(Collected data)
---*---
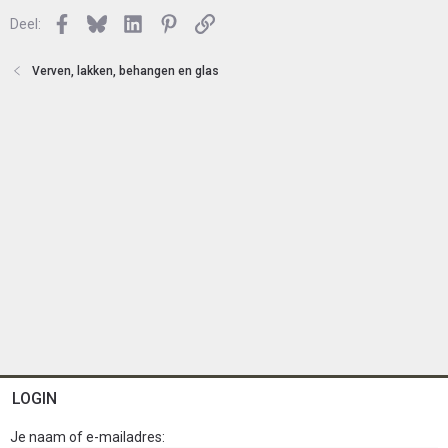
n
l
Facebook
Bluesky
LinkedIn
Pinterest
Link
o
Deel:
t
e
Verven, lakken, behangen en glas
n
LOGIN
Je naam of e-mailadres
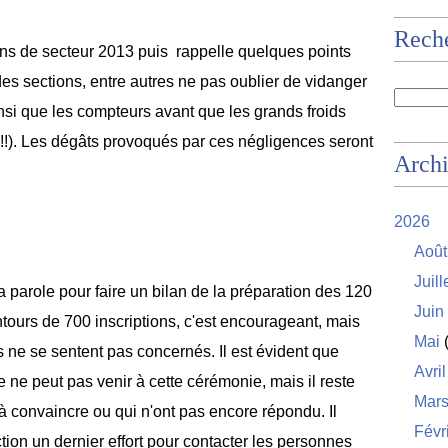
Rech
ons de secteur 2013 puis rappelle quelques points
es sections, entre autres ne pas oublier de vidanger
nsi que les compteurs avant que les grands froids
r !!). Les dégâts provoqués par ces négligences seront
Arch
2026
Août
Juill
 parole pour faire un bilan de la préparation des 120
Juin
tours de 700 inscriptions, c'est encourageant, mais
Mai
(
s ne se sentent pas concernés. Il est évident que
Avril
 ne peut pas venir à cette cérémonie, mais il reste
Mar
 convaincre ou qui n'ont pas encore répondu. Il
Févr
on un dernier effort pour contacter les personnes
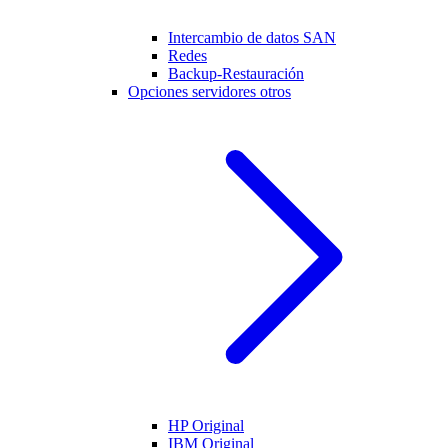
Intercambio de datos SAN
Redes
Backup-Restauración
Opciones servidores otros
HP Original
IBM Original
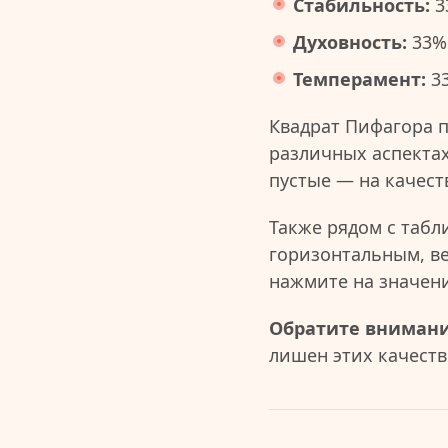
Стабильность:
3
Духовность:
33%
Темперамент:
3
Квадрат Пифагора 
различных аспектах
пустые — на качест
Также рядом с табл
горизонтальным, в
нажмите на значен
Обратите внимани
лишен этих качеств 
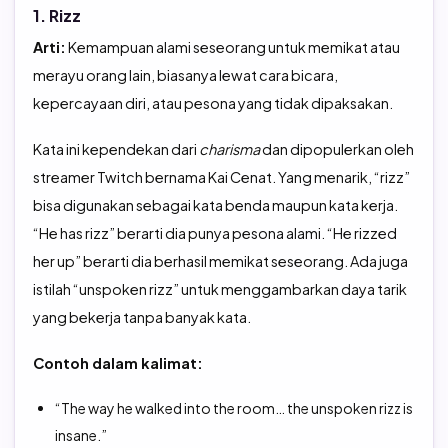
1. Rizz
Arti:
Kemampuan alami seseorang untuk memikat atau
merayu orang lain, biasanya lewat cara bicara,
kepercayaan diri, atau pesona yang tidak dipaksakan.
Kata ini kependekan dari
charisma
dan dipopulerkan oleh
streamer Twitch bernama Kai Cenat. Yang menarik, “rizz”
bisa digunakan sebagai kata benda maupun kata kerja.
“He has rizz” berarti dia punya pesona alami. “He rizzed
her up” berarti dia berhasil memikat seseorang. Ada juga
istilah “unspoken rizz” untuk menggambarkan daya tarik
yang bekerja tanpa banyak kata.
Contoh dalam kalimat:
“The way he walked into the room… the unspoken rizz is
insane.”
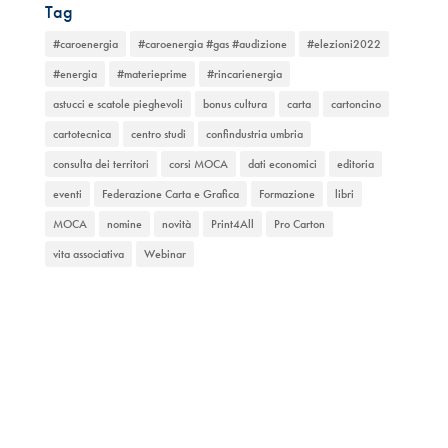
Tag
#caroenergia
#caroenergia #gas #audizione
#elezioni2022
#energia
#materieprime
#rincarienergia
astucci e scatole pieghevoli
bonus cultura
carta
cartoncino
cartotecnica
centro studi
confindustria umbria
consulta dei territori
corsi MOCA
dati economici
editoria
eventi
Federazione Carta e Grafica
Formazione
libri
MOCA
nomine
novità
Print4All
Pro Carton
vita associativa
Webinar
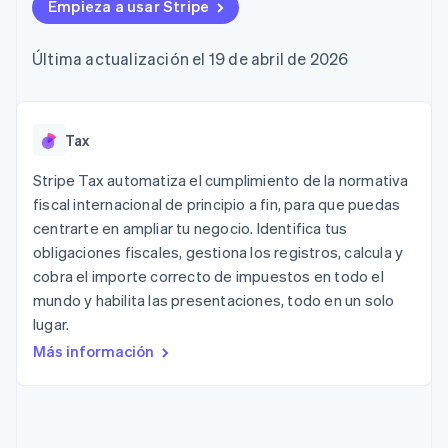
Métodos de
Empieza a usar Stripe
Recognition
Empresa
aplicación
suscripciones
pago
Automatización
Marketplaces
Ofrecer facturación
Acceso a más
contable
Hoja de ruta del
Gestión del dinero
basada en el consumo
Última actualización el 19 de abril de 2026
de 125
Stripe Sigma
producto
Plataformas
Emitir tarjetas virtuales
Terminal
Informes
Stripe Sessions:
SaaS
con stablecoins
Pagos en
personalizados
nuestro evento anual
Aprovisiona y gestiona
persona
Data Pipeline
Empleo
servicios con agentes
Authorization
Sincronización
Sala de prensa
Tax
Boost
de datos
Stripe Press
Por sector
Optimizaciones
Stripe Tax automatiza el cumplimiento de la normativa
de aceptación
fiscal internacional de principio a fin, para que puedas
Recursos
Link
Empresas de IA
centrarte en ampliar tu negocio. Identifica tus
Proceso de
Economía de los
Contacto
creadores
Integraciones de
compra
obligaciones fiscales, gestiona los registros, calcula y
Videojuegos
aplicaciones
acelerado
Financial
Contacta con ventas
cobra el importe correcto de impuestos en todo el
Hostelería, viajes y ocio
Muestras de código
Connections
Conviértete en socio
mundo y habilita las presentaciones, todo en un solo
Blog de
Datos de ctas.
Seguros
desarrolladores
financieras
lugar.
Medios de
Estado de la API
vinculadas
Más información
comunicación y
entretenimiento
Entidades sin ánimo de
Más
lucro
Product roadmap
Servicios para
Descubre lo que viene
profesionales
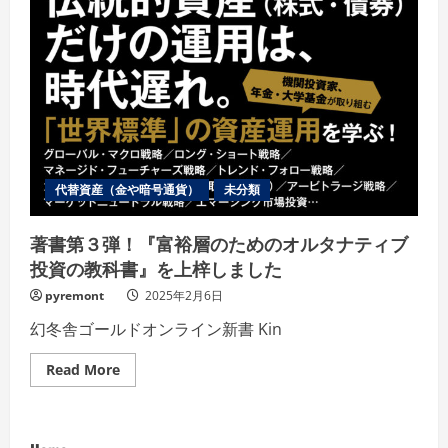
代替資産（金や暗号通貨）
未分類
著書第３弾！『富裕層のためのオルタナティブ
投資の教科書』を上梓しました
pyremont
2025年2月6日
幻冬舎ゴールドオンライン新書 Kin
Read
Read More
more
about
著
書
第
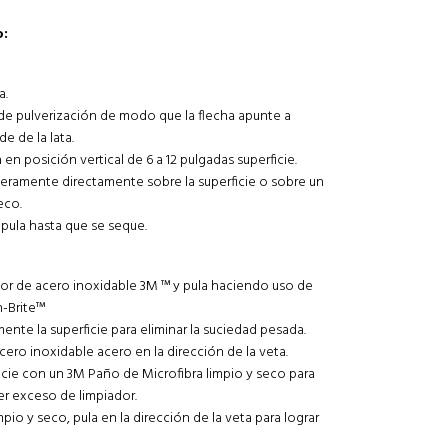
so:
a.
a de pulverización de modo que la flecha apunte a
e de la lata.
 en posición vertical de 6 a 12 pulgadas superficie.
igeramente directamente sobre la superficie o sobre un
eco.
 pula hasta que se seque.
dor de acero inoxidable 3M ™ y pula haciendo uso de
h-Brite™
ente la superficie para eliminar la suciedad pesada.
cero inoxidable acero en la dirección de la veta.
ficie con un 3M Paño de Microfibra limpio y seco para
ier exceso de limpiador.
io y seco, pula en la dirección de la veta para lograr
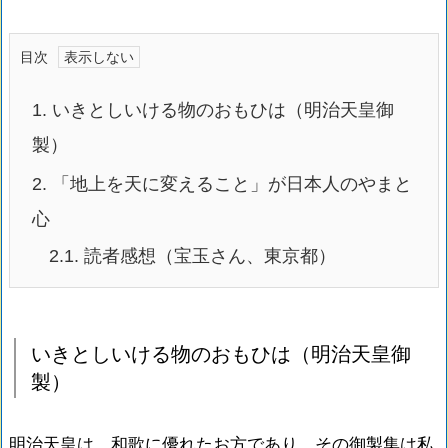
目次
1.
いきとしいける物のおもひは（明治天皇御
製）
2.
「地上を天に変えること」が日本人のやまと
心
2.1.
読者感想（宝玉さん、東京都）
いきとしいける物のおもひは（明治天皇御
製）
明治天皇は、和歌に優れたお方であり、その御製集は私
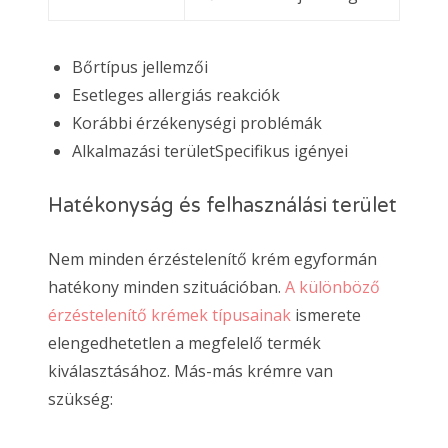
Bőrtípus jellemzői
Esetleges allergiás reakciók
Korábbi érzékenységi problémák
Alkalmazási területSpecifikus igényei
Hatékonyság és felhasználási terület
Nem minden érzéstelenítő krém egyformán
hatékony minden szituációban.
A különböző
érzéstelenítő krémek típusainak
ismerete
elengedhetetlen a megfelelő termék
kiválasztásához. Más-más krémre van
szükség:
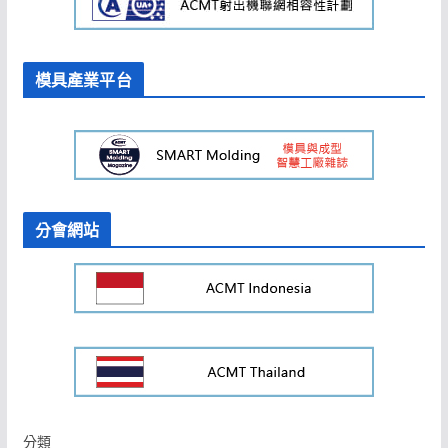
模具產業平台
分會網站
分類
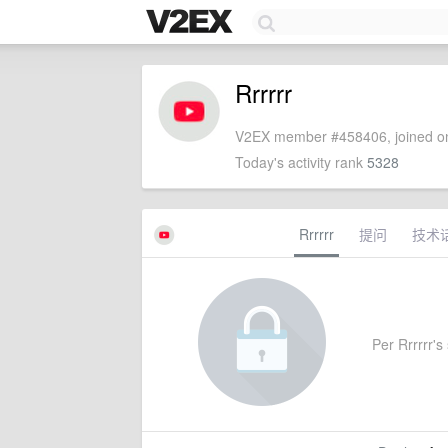
Rrrrrr
V2EX member #458406, joined on
Today's activity rank
5328
Rrrrrr
提问
技术
Per Rrrrrr's 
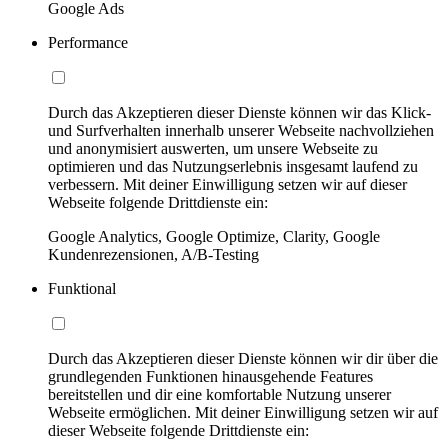
Google Ads
Performance
Durch das Akzeptieren dieser Dienste können wir das Klick-
und Surfverhalten innerhalb unserer Webseite nachvollziehen
und anonymisiert auswerten, um unsere Webseite zu
optimieren und das Nutzungserlebnis insgesamt laufend zu
verbessern. Mit deiner Einwilligung setzen wir auf dieser
Webseite folgende Drittdienste ein:
Google Analytics, Google Optimize, Clarity, Google
Kundenrezensionen, A/B-Testing
Funktional
Durch das Akzeptieren dieser Dienste können wir dir über die
grundlegenden Funktionen hinausgehende Features
bereitstellen und dir eine komfortable Nutzung unserer
Webseite ermöglichen. Mit deiner Einwilligung setzen wir auf
dieser Webseite folgende Drittdienste ein:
---*---
Task directions:
Give the number of lines above in which the word "pesona" appears, and nothing more.

Expected answer:
2